== Segment start ==

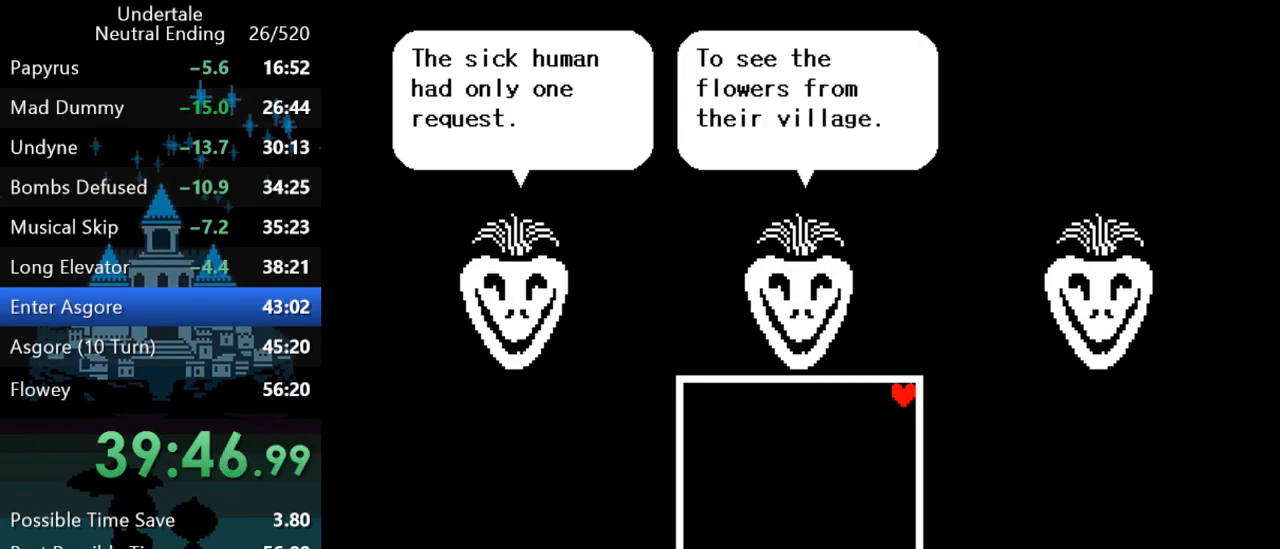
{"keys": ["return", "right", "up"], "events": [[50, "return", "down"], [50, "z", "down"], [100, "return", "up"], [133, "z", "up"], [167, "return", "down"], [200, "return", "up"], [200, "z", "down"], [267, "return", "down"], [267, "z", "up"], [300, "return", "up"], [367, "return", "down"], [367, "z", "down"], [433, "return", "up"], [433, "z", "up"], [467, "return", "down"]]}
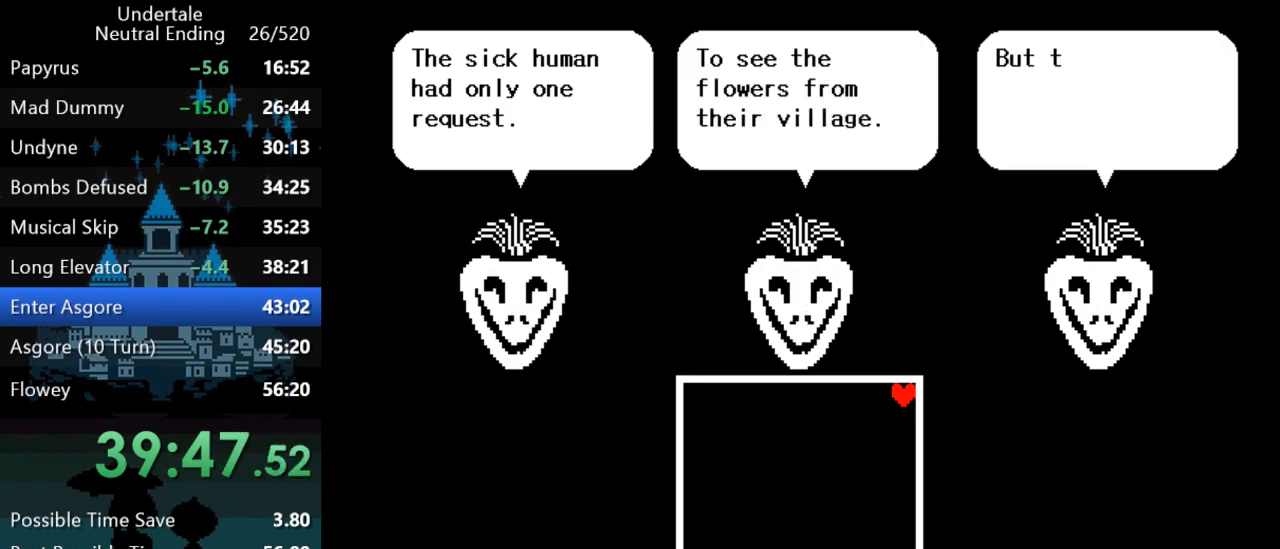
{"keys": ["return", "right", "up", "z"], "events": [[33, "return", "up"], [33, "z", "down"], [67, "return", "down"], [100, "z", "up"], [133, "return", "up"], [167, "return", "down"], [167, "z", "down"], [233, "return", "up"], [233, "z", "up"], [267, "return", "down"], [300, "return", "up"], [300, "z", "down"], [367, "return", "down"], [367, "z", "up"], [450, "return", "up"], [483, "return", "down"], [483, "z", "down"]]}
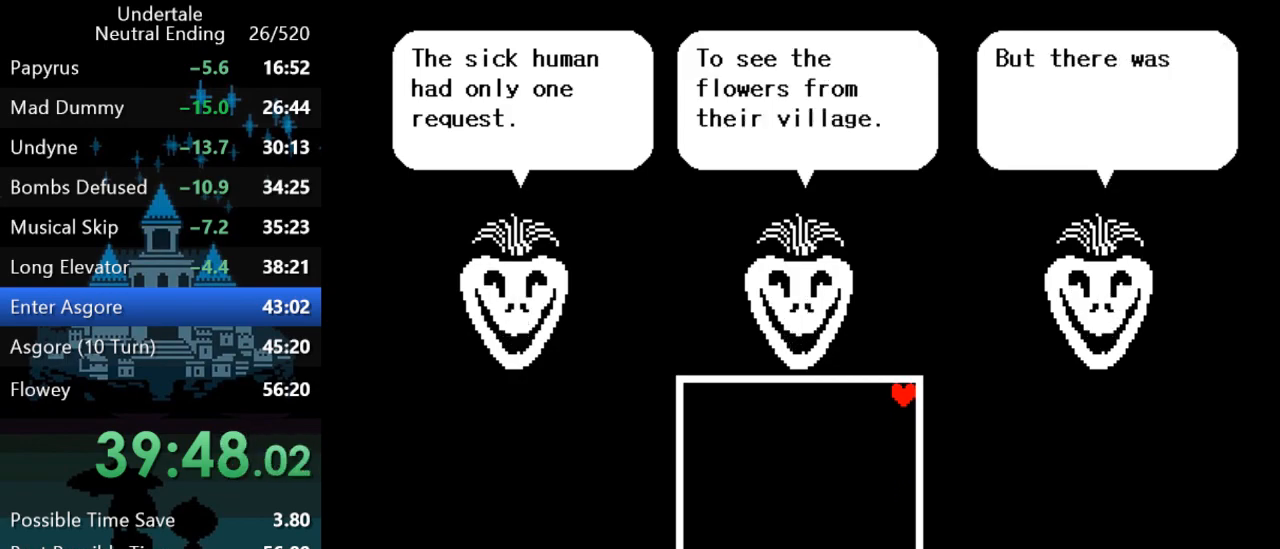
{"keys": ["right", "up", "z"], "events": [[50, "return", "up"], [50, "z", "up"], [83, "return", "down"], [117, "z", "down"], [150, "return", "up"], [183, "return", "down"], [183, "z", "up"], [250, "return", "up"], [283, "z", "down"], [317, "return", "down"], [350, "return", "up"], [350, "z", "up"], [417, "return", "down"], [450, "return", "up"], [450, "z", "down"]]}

== Segment end ==

**Exercise aim**
Before you finish, make sure every line above has been repeated exactly and no picture remains in the copy.

**Solution to the exercise**
{"keys": ["return", "right", "up"], "events": [[50, "return", "down"], [50, "z", "down"], [100, "return", "up"], [133, "z", "up"], [167, "return", "down"], [200, "return", "up"], [200, "z", "down"], [267, "return", "down"], [267, "z", "up"], [300, "return", "up"], [367, "return", "down"], [367, "z", "down"], [433, "return", "up"], [433, "z", "up"], [467, "return", "down"]]}
{"keys": ["return", "right", "up", "z"], "events": [[33, "return", "up"], [33, "z", "down"], [67, "return", "down"], [100, "z", "up"], [133, "return", "up"], [167, "return", "down"], [167, "z", "down"], [233, "return", "up"], [233, "z", "up"], [267, "return", "down"], [300, "return", "up"], [300, "z", "down"], [367, "return", "down"], [367, "z", "up"], [450, "return", "up"], [483, "return", "down"], [483, "z", "down"]]}
{"keys": ["right", "up", "z"], "events": [[50, "return", "up"], [50, "z", "up"], [83, "return", "down"], [117, "z", "down"], [150, "return", "up"], [183, "return", "down"], [183, "z", "up"], [250, "return", "up"], [283, "z", "down"], [317, "return", "down"], [350, "return", "up"], [350, "z", "up"], [417, "return", "down"], [450, "return", "up"], [450, "z", "down"]]}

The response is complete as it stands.